If Santa is looking to expand his toy workshop at the North Pole, he might want to adopt some green principles from the construction folks at Kennedy. Five facilities are qualifying for the U.S. Green Building Council's Leadership in Energy and Environmental Design, or LEED, certification. The Life Support Facility already earned silver certification, and the Propellants North Facility is expected to receive the highest rating, platinum, when it is complete next summer. There are about 145 platinum-rated facilities in the United States with only one other in Florida. The green features at the Propellants North Facility will include high-efficiency walls, a roof constructed of recycled metal covered with a rainwater harvesting system to supply restroom fixtures, air conditioning with energy recovery technology, and landscaping that will use native species and recycled crushed crawlerway rock for mulch.
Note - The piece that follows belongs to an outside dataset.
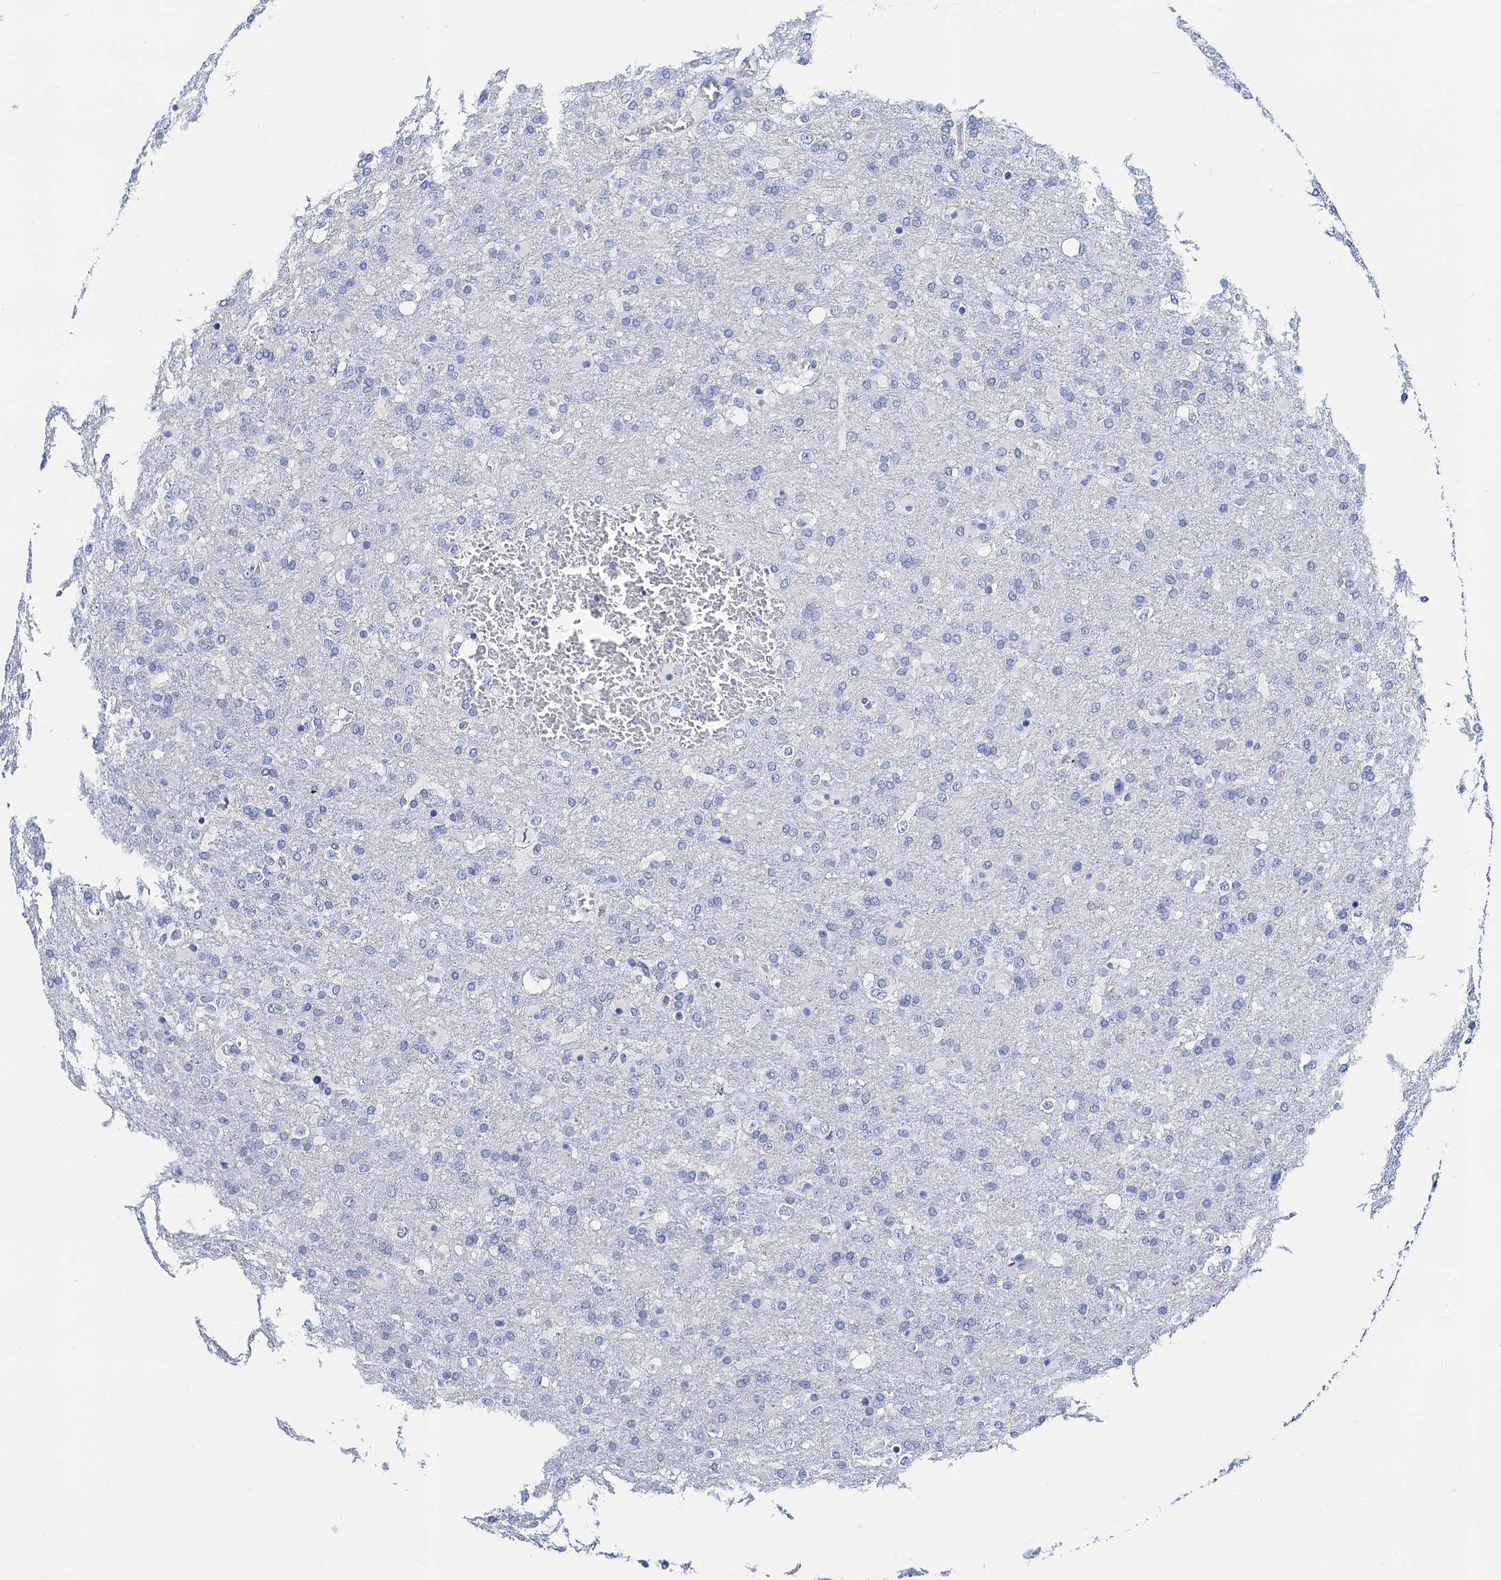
{"staining": {"intensity": "negative", "quantity": "none", "location": "none"}, "tissue": "glioma", "cell_type": "Tumor cells", "image_type": "cancer", "snomed": [{"axis": "morphology", "description": "Glioma, malignant, High grade"}, {"axis": "topography", "description": "Brain"}], "caption": "DAB (3,3'-diaminobenzidine) immunohistochemical staining of glioma shows no significant staining in tumor cells.", "gene": "LYPD3", "patient": {"sex": "female", "age": 74}}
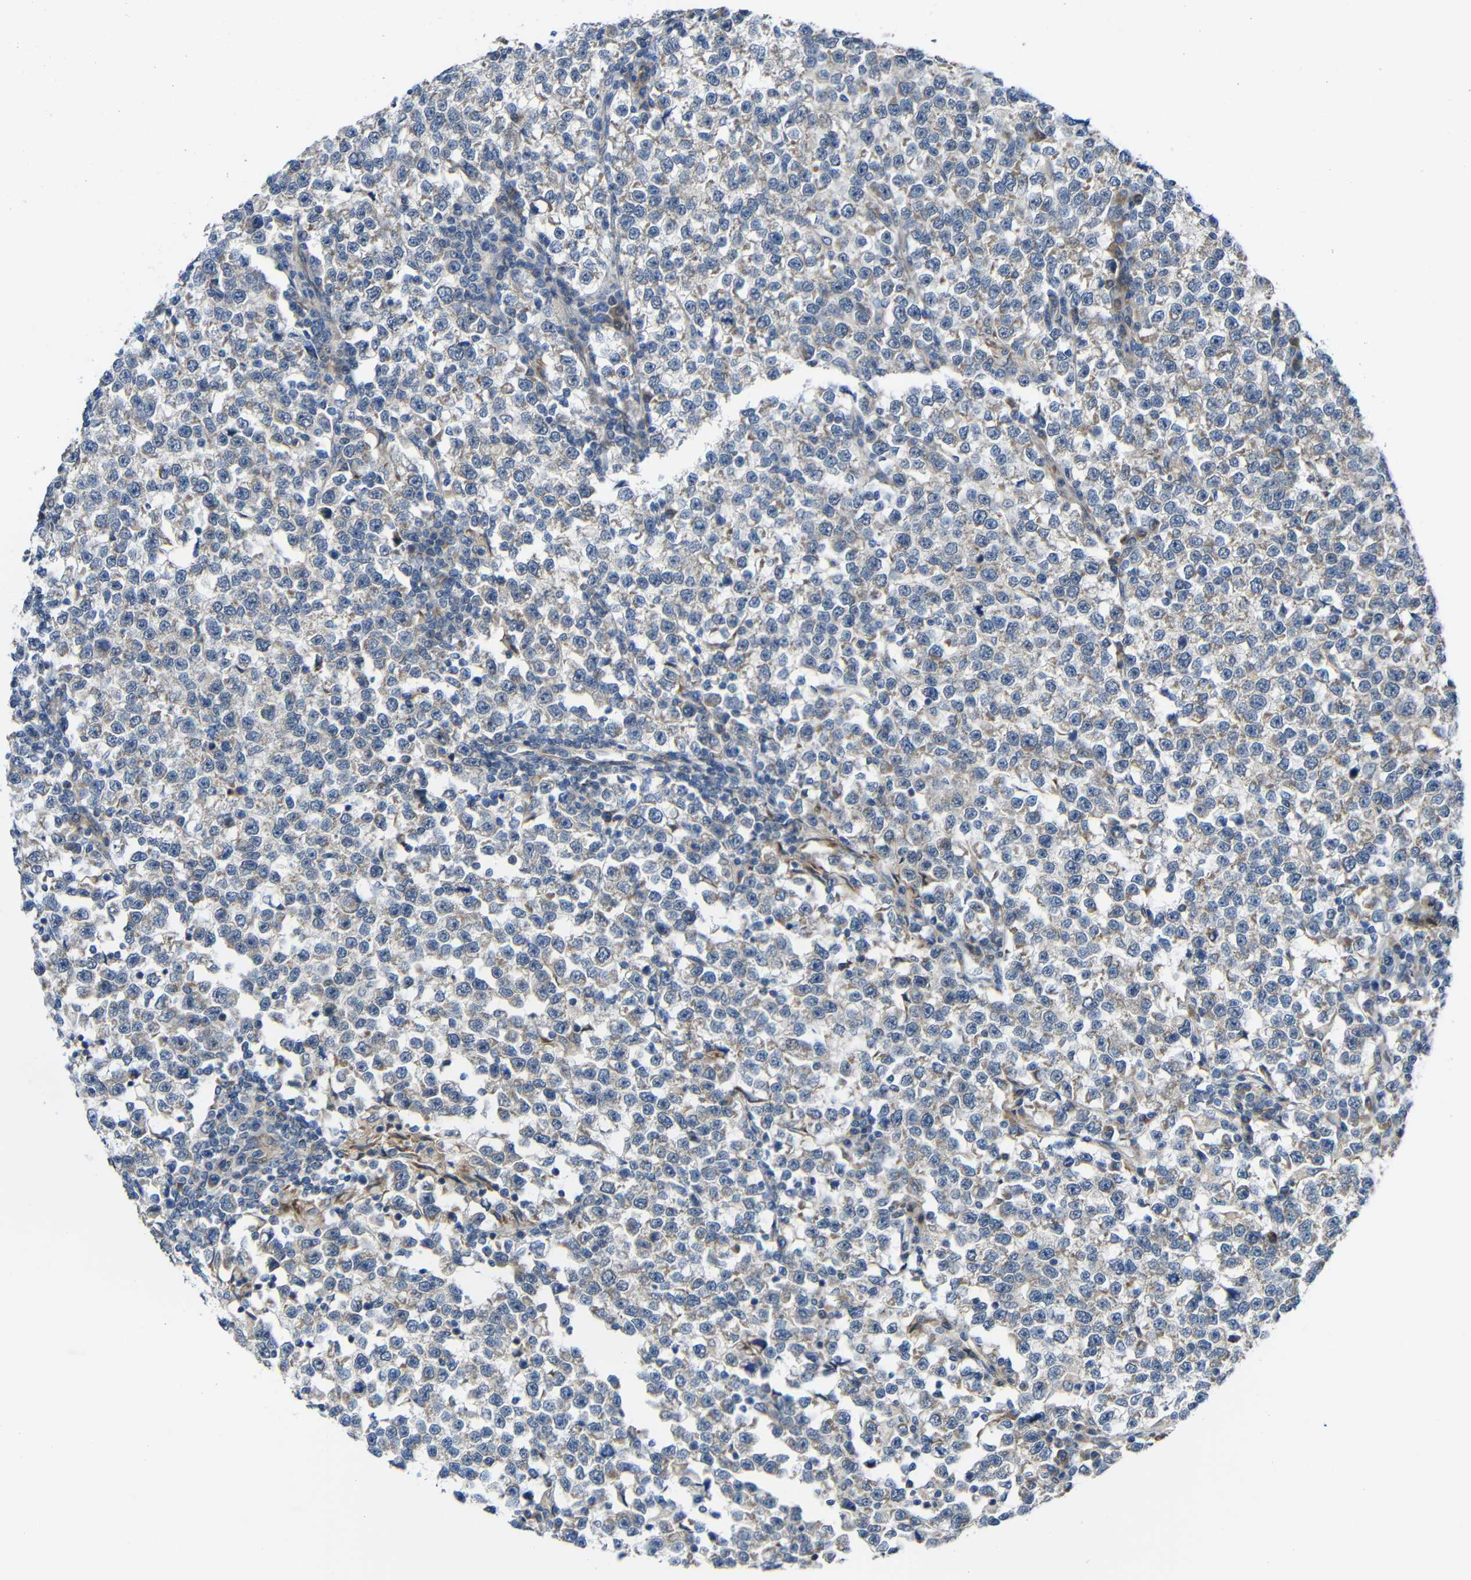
{"staining": {"intensity": "negative", "quantity": "none", "location": "none"}, "tissue": "testis cancer", "cell_type": "Tumor cells", "image_type": "cancer", "snomed": [{"axis": "morphology", "description": "Normal tissue, NOS"}, {"axis": "morphology", "description": "Seminoma, NOS"}, {"axis": "topography", "description": "Testis"}], "caption": "Photomicrograph shows no protein staining in tumor cells of testis seminoma tissue.", "gene": "TMEM25", "patient": {"sex": "male", "age": 43}}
Even though Santa will be flying by the light of a half-moon Christmas Eve, he will get to see for the first time Kennedy's new solar power facilities. A one-megawatt solar farm inside the center has been supplying the spaceport with clean, renewable energy for several months. A 10-megawatt facility outside Kennedy's gates along State Road 3 is set to be complete in the spring and will supply electricity to Florida Power & Light customers. There are even plans to increase that solar farm's generating capacity to 100 megawatts.
If Santa has any plastic milk jugs he wants to recycle after visiting houses and eating cookies in the area, he can take advantage of Kennedy's growing recycling program. In 2009, employees collected about 496 tons of office paper and cardboard, 1,364 tons of metal, and 15 tons of plastic, glass and aluminum. Also, about 30,000 tons of recycled concrete was used in this year's NASA Causeway seawall repair project. The proceeds from recycling activities are used to fund additional recycling, green purchasing and pollution-prevention efforts.
In case anyone gets concerned Santa will be so influenced by seeing all the eco-friendly and recycling initiatives at Kennedy that it will affect his present-giving strategies, NASA officials are confident Mr. Claus will not start "regifting."